▶ _PROBLEMS AND TASKS_:
(1) Copy out the part of the Cinco de Mayo article below, from "In 1861, newly-elected" to "do the same.".
(2) For each statement, say yes or no according to the Cinco de Mayo article below, and quote the words that decide it: (a) Mexicans celebrate their independence on Sept. 16. (b) British and Spanish forces stayed in Mexico after France pulled out. (c) Mexico lost more than 100 men in the Battle of Puebla.
(3) Carry on the Cinco de Mayo article below from its last sentence.

▶ _EXTRACT PROVIDED_:
On the fifth of May each year, Americans across the nation celebrate Cinco de Mayo — a holiday often mistaken as Mexican Independence Day.

Mexicans actually celebrate their independence on Sept. 16, and Cinco de Mayo is not a national holiday in Mexico.

So what is Cinco de Mayo, and why is it celebrated in the U.S.?

History of Cinco de Mayo

Cinco de Mayo, which translates to the “fifth of May” in English, is a holiday meant to commemorate the Mexican military’s victory in the 1862 Battle of Puebla during the country’s war with France.

In 1861, newly-elected Mexican president Benito Juárez was forced to default on debt payments to Europe as the the country was in “financial ruin,” according to History.com. In response to Mexico’s default, military forces were sent to Veracruz, Mexico from France, Britain and Spain to demand payment.

An engraving of the Siege of Puebla during the Second French Intervention in Mexico in 1862.
PHAS/Universal Images Group via Getty Images

British and Spanish forces reportedly negotiated with Mexico and withdrew their men from the country, but France did not do the same.

Instead, Napoleon III, who was leading France at the time, decided to try and make an empire out of Mexican territory, History.com reports. French military members invaded Veracruz in late 1861, forcing Juarez to retreat. The fight moved to the Mexican city of Puebla, where the tables turned for Mexico’s military.

A portrait of Napoleon III (Louis Napoleon Bonaparte) by painter Franz Xaver Winterhalter.
 DEA/G. Dagli Orti/De Agostini via Getty Images

On May 5, 1862, Mexican forces — largely outnumbered by French forces — achieved an unlikely victory in the Battle of Puebla. Mexico lost fewer than 100 out of 2,000 men in the battle, while France lost about 500 out of 6,000 men.

The Battle of Puebla was not a major strategic win for Mexico in the Franco-Mexican War, officials say, but the unlikely victory served as a symbolic victory for the Mexican government.

French troops fully withdrew from Mexico in 1867, and Maximilian I, the Austrian archduke Napoleon installed as the country’s emperor, was eventually captured and executed.

Emperor Maximillian of Mexico was executed in 1867.Bettmann

In honor of the Mexican victory, Puebla de Los Angeles was renamed Puebla de Zaragoza, and Cinco de Mayo was made a national holiday.

▶ _EXTRACTED RECORDS_:

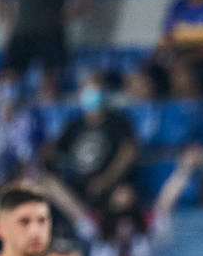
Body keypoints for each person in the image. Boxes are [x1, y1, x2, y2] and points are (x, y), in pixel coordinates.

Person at [40, 145, 202, 256]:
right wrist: (47, 181)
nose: (122, 197)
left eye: (126, 193)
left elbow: (166, 200)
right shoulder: (98, 227)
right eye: (118, 193)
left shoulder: (146, 224)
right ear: (109, 199)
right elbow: (71, 207)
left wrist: (184, 170)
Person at [0, 0, 96, 101]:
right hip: (23, 30)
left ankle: (48, 116)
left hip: (51, 30)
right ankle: (6, 120)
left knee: (50, 85)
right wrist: (3, 14)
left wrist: (80, 6)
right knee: (7, 82)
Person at [49, 71, 140, 206]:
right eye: (86, 90)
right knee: (46, 184)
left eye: (95, 90)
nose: (90, 95)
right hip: (75, 185)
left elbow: (129, 152)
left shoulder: (117, 122)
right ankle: (83, 221)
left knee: (124, 196)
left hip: (108, 183)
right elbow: (55, 151)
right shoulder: (73, 126)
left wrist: (105, 180)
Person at [0, 69, 42, 186]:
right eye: (3, 87)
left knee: (39, 175)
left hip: (24, 171)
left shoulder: (29, 118)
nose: (7, 92)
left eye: (11, 87)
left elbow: (27, 153)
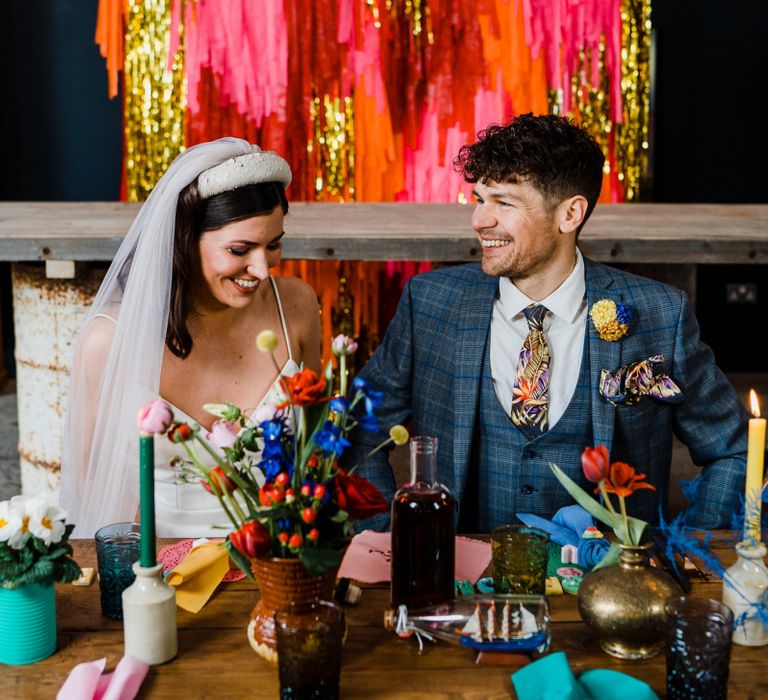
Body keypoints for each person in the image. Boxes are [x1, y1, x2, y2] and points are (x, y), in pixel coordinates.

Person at [346, 113, 749, 532]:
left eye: (503, 203)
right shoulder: (429, 303)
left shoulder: (660, 314)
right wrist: (385, 543)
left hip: (606, 587)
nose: (480, 220)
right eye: (480, 199)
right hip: (457, 584)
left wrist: (690, 551)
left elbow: (732, 450)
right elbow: (359, 432)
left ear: (570, 214)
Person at [61, 139, 321, 538]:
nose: (262, 269)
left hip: (278, 564)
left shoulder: (298, 307)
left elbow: (313, 453)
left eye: (273, 245)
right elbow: (94, 494)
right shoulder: (108, 343)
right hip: (157, 572)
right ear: (184, 240)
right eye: (240, 249)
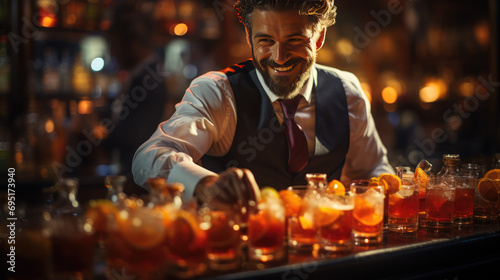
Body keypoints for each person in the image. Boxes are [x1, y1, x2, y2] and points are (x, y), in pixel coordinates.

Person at [132, 0, 394, 208]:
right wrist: (206, 185)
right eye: (266, 41)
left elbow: (374, 169)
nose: (279, 58)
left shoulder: (347, 91)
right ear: (248, 35)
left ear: (319, 36)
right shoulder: (217, 92)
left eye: (294, 40)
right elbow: (149, 157)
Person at [103, 2, 170, 176]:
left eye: (114, 45)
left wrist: (99, 136)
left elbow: (133, 139)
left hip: (138, 177)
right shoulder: (144, 75)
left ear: (132, 44)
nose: (113, 52)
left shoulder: (148, 80)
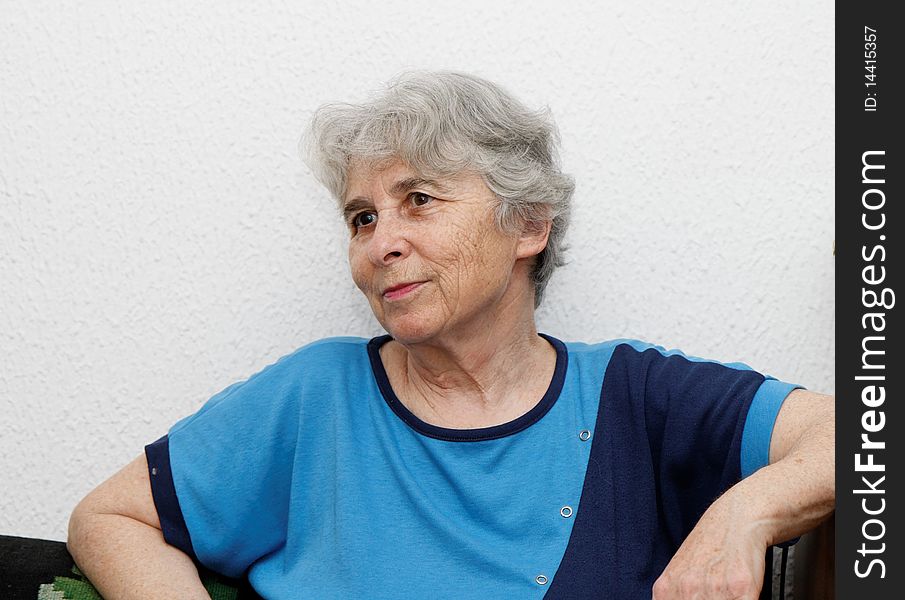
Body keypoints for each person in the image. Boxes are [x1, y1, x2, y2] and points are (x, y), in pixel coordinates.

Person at [67, 71, 835, 600]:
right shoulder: (313, 396)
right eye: (362, 217)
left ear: (528, 224)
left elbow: (865, 434)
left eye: (419, 200)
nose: (380, 243)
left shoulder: (637, 397)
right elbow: (108, 517)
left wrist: (746, 512)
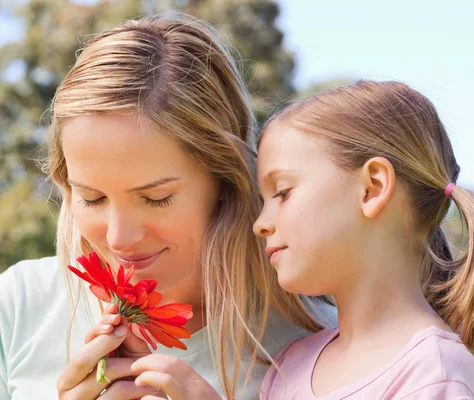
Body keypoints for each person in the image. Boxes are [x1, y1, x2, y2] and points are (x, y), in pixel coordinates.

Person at [0, 14, 335, 400]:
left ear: (225, 182)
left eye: (156, 198)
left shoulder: (324, 349)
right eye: (92, 198)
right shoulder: (20, 305)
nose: (118, 238)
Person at [254, 80, 474, 399]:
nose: (260, 224)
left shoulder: (433, 376)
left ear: (372, 187)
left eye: (282, 193)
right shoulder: (287, 368)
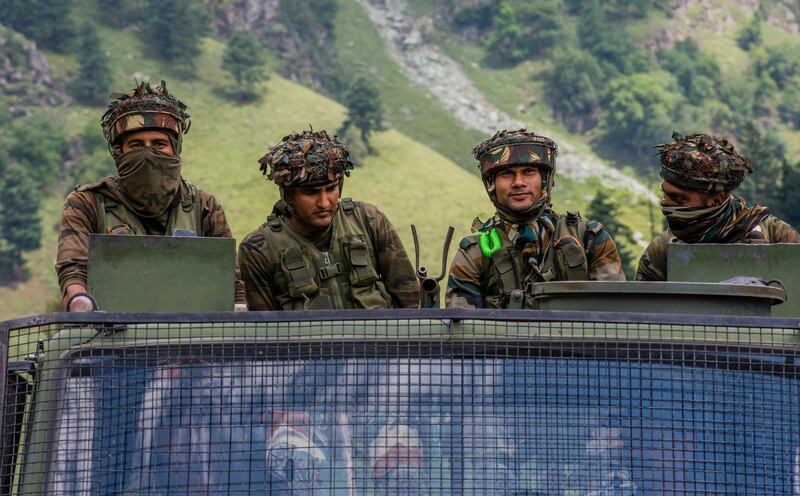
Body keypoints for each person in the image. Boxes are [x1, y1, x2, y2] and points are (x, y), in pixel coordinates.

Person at [55, 80, 246, 312]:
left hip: (192, 337)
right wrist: (79, 302)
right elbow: (73, 271)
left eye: (159, 144)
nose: (148, 152)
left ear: (174, 149)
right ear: (119, 152)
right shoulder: (87, 203)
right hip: (110, 335)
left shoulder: (203, 206)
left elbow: (231, 282)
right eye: (136, 145)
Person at [238, 129, 418, 310]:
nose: (324, 203)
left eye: (331, 189)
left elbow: (410, 303)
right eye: (311, 192)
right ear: (289, 195)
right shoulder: (259, 248)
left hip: (377, 338)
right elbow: (262, 330)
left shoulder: (368, 220)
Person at [446, 129, 625, 309]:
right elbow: (463, 327)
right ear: (492, 184)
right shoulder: (475, 253)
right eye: (507, 174)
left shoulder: (589, 238)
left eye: (529, 171)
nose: (518, 182)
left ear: (546, 179)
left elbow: (614, 313)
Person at [636, 132, 800, 281]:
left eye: (679, 198)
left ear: (716, 200)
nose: (666, 203)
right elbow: (644, 310)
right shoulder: (663, 250)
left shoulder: (775, 235)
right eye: (665, 194)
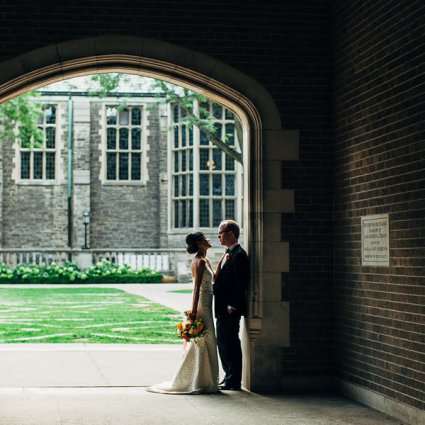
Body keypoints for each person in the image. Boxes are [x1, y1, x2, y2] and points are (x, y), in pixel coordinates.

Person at [146, 232, 219, 394]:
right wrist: (193, 312)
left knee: (207, 341)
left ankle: (206, 378)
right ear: (200, 243)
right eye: (205, 238)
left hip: (208, 302)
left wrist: (221, 263)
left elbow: (214, 280)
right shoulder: (198, 262)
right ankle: (196, 378)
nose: (209, 240)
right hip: (202, 306)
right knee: (203, 340)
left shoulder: (205, 260)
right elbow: (196, 289)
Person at [214, 219, 249, 391]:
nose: (218, 236)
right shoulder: (228, 253)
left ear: (231, 234)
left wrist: (232, 305)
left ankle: (234, 380)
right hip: (222, 308)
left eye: (220, 233)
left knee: (231, 343)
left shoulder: (239, 255)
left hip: (229, 309)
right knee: (223, 343)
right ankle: (228, 376)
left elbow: (241, 283)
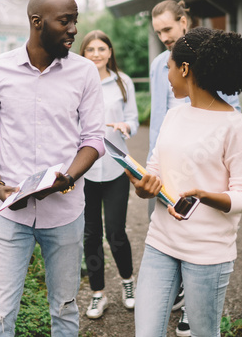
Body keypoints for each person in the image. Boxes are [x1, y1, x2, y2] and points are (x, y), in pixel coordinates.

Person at [0, 0, 106, 337]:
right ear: (37, 22)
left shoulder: (86, 73)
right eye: (65, 21)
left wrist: (69, 177)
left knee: (64, 308)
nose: (74, 29)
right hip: (10, 212)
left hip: (65, 212)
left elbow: (93, 139)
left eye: (75, 20)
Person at [125, 27, 242, 337]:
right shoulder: (174, 117)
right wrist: (145, 185)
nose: (167, 76)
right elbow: (156, 169)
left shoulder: (236, 125)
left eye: (169, 67)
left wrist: (206, 196)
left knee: (202, 333)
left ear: (184, 68)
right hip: (161, 242)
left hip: (207, 252)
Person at [148, 0, 241, 336]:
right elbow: (159, 117)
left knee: (200, 235)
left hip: (204, 165)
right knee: (164, 231)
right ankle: (173, 292)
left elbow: (230, 106)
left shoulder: (213, 56)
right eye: (158, 32)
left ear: (183, 21)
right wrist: (150, 168)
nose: (164, 37)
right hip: (167, 160)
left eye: (168, 29)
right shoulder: (161, 63)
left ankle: (193, 308)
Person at [79, 30, 139, 319]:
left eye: (101, 48)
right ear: (83, 53)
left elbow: (134, 120)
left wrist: (126, 127)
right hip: (86, 170)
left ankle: (128, 284)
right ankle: (97, 294)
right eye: (90, 49)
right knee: (91, 234)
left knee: (116, 230)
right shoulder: (76, 83)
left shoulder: (123, 82)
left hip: (116, 167)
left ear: (110, 52)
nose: (96, 54)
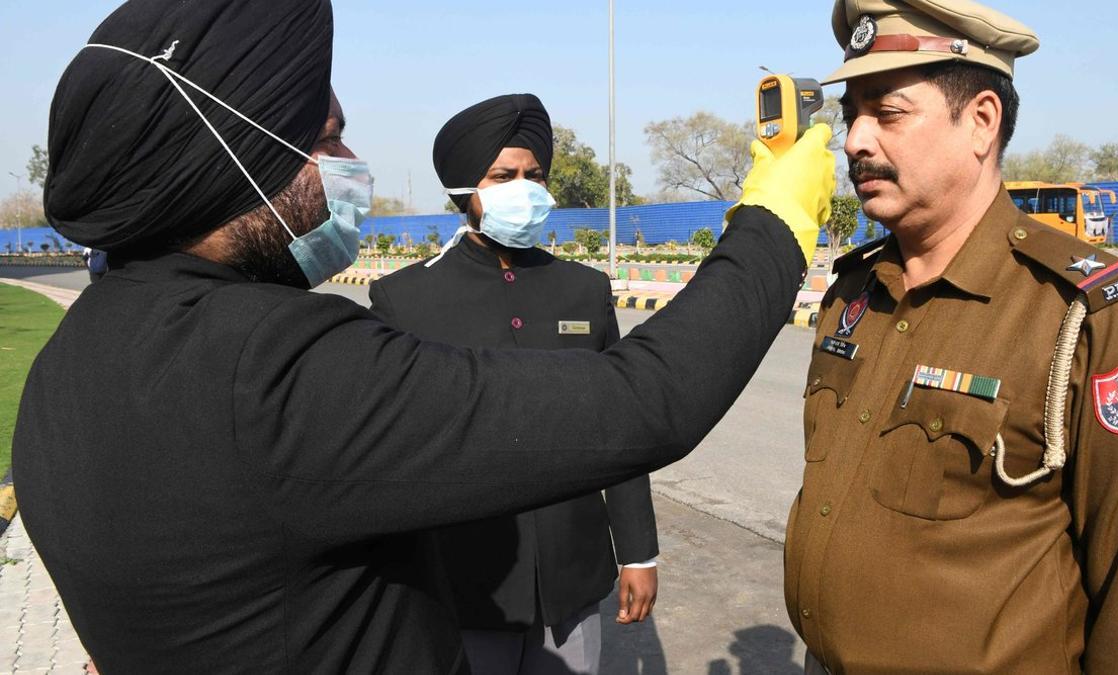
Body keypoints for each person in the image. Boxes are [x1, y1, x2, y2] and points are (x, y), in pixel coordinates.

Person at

▶ _ANSWERS BY ITEM_:
(1)
In 1861, newly-elected Mexican president Benito Juárez was forced to default on debt payments to Europe as the the country was in “financial ruin,” according to History.com. In response to Mexico’s default, military forces were sent to Veracruz, Mexico from France, Britain and Spain to demand payment.

An engraving of the Siege of Puebla during the Second French Intervention in Mexico in 1862.
PHAS/Universal Images Group via Getty Images

British and Spanish forces reportedly negotiated with Mexico and withdrew their men from the country, but France did not do the same.

(2)
(a) Yes: "Mexicans actually celebrate their independence on Sept. 16"
(b) No: "British and Spanish forces reportedly negotiated with Mexico and withdrew their men from the country, but France did not do the same."
(c) No: "Mexico lost fewer than 100 out of 2,000 men in the battle"

(3)
Is Cinco de Mayo celebrated in Mexico?

Cinco de Mayo is a relatively small holiday in the country of Mexico. The victory of the Battle of Puebla is primarily celebrated in the city of Puebla, which largely recognizes the victory through military reenactments.

A monument to Ignacio Zaragoza, hero of the Battle of Puebla on May 5, 1862, in Puebla de Zaragoza, Mexico.    DeAgostini/Getty Images

For the rest of Mexico, Cinco de Mayo is not considered a national holiday, so businesses are still open and people still go to work like any other day.

Mexican Independence Day is on Sept. 16.

Why is Cinco de Mayo celebrated in the U.S.?

The small-time Mexican holiday was promoted heavily in the United States in the 1960s by activists who, in part, “identified with the victory of Indigenous Mexicans (such as Juárez) over European invaders during the Battle of Puebla,” History.com says.

FMexican dancers wait in the Colonnade at a Cinco de Mayo reception in the Rose Garden of the White House in Washington on May 5, 2010. UPI/Olivier Douliery/Pool

Many Americans now view the annual holiday as a day to celebrate Mexican culture and heritage. The holiday is often recognized through parades, parties and indulging in traditional Mexican foods. While it’s celebrated across the U.S., Cinco celebrations are especially popular in regions with significant Mexican-American populations.

So, this year, instead of just focusing on margaritas and colorful hats, perhaps consider the historical significance of Cinco de Mayo and our neighbor’s rich history and culture.